• Job 1
Reproduce word for word the stretch of the broadband mapping pipeline notes that starts at the words "2. dataflow_spatial_join, which" and stops after the words "the same folder.".

• Text provided
....

A repository for the working draft of the United States of Broadband OTI project

The maps on the landing page for this project use data that come from the M-Lab NDT tables in BigQuery. However, to get them in the right format and join them with census tract data, they get processed by Dataflow and aggregated in R. The code for that pipeline is in this repository.

There are three four in here and one function file.

The four scripts are:

  1. pre_dataflow_dataset_import, which gets census data and writes it out in the right format for the Python dataflow script,

  2. dataflow_spatial_join, which takes the output of the previous script and performs a spatial join with it,

  3. post_dataflow_dataset_import, which gets the joined data from BigQuery after the dataflow script has run,

  4. mapbox_pipeline_wrapper, which processes the BigQuery data and produces the geojson map layers and json data layer for Mapbox.

To use this pipeline, download the four script files in the repo as well as pipeline functions.R and put them in the same folder.

Open 1,3, and 4 in R. Run 1 and 2.

Follow the instructions for running the dataflow pipeline 1.ii

Run 4.

That will produce the geojson and json files that the Mapbox map embedded in the project landing page needs. The pipeline also produces several other R objects as auxilliary files. These are data files that are used in mapbox_pipeline_wrapper.

....

• Job 2
Pull out each line of the rows below that contains the string "fraction", treating uppercase and lowercase as different.

....

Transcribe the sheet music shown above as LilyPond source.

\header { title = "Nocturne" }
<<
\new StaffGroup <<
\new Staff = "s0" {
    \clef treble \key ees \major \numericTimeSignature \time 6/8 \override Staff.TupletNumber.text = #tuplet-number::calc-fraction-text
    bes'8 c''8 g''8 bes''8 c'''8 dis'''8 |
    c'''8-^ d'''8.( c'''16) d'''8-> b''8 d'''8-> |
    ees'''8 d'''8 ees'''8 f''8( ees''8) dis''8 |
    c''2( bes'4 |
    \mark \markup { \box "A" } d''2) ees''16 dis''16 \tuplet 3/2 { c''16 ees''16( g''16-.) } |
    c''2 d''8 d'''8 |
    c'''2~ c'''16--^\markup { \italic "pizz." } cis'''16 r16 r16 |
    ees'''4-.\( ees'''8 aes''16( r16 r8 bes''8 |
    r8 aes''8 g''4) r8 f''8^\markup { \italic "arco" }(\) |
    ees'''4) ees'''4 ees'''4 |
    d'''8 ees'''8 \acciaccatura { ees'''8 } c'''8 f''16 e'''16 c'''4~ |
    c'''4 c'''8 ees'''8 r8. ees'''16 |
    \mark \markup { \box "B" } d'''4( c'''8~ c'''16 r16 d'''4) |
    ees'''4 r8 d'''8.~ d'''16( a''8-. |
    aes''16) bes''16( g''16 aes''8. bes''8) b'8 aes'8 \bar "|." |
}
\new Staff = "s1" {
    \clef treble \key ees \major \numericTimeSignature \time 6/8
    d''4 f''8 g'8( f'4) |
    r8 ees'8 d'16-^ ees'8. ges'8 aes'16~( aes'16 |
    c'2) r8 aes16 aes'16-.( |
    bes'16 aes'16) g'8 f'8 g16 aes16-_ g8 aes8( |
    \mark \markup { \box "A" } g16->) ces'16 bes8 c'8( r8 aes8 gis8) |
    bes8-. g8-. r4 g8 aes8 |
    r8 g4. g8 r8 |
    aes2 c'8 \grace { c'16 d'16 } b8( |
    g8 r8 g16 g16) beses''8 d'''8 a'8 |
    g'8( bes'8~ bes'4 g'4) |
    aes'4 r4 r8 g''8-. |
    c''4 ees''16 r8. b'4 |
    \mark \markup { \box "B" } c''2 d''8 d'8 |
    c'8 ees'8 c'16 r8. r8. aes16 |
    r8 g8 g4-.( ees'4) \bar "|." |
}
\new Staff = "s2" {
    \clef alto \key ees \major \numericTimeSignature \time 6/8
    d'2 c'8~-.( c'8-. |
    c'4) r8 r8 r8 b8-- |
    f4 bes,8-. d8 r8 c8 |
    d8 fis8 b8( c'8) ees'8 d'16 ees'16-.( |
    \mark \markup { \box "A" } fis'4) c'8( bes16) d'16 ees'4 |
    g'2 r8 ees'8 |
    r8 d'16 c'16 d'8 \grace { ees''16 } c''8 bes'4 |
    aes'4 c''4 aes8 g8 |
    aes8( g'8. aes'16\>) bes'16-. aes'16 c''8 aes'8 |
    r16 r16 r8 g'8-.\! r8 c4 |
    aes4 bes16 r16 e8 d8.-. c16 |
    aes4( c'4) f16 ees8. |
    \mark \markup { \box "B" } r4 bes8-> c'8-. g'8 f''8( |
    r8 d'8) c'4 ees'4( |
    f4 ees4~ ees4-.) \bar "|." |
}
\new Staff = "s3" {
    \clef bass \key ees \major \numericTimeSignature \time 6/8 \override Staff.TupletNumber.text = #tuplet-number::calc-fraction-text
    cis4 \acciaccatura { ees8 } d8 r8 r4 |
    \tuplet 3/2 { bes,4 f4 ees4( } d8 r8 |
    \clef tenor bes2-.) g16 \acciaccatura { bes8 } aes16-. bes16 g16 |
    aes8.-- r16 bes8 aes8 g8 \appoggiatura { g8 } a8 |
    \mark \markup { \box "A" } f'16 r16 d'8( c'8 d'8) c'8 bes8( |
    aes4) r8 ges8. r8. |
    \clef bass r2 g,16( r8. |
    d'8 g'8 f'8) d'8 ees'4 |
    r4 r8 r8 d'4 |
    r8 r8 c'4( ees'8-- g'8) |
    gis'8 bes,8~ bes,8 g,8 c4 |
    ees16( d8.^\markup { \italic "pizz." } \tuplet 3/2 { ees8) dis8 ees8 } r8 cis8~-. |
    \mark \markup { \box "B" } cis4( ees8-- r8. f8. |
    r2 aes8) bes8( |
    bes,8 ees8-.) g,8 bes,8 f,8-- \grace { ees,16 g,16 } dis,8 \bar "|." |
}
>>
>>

....

• Answer 1
2. dataflow_spatial_join, which takes the output of the previous script and performs a spatial join with it,

  3. post_dataflow_dataset_import, which gets the joined data from BigQuery after the dataflow script has run,

  4. mapbox_pipeline_wrapper, which processes the BigQuery data and produces the geojson map layers and json data layer for Mapbox.

To use this pipeline, download the four script files in the repo as well as pipeline functions.R and put them in the same folder.

• Answer 2
    \clef treble \key ees \major \numericTimeSignature \time 6/8 \override Staff.TupletNumber.text = #tuplet-number::calc-fraction-text
    \clef bass \key ees \major \numericTimeSignature \time 6/8 \override Staff.TupletNumber.text = #tuplet-number::calc-fraction-text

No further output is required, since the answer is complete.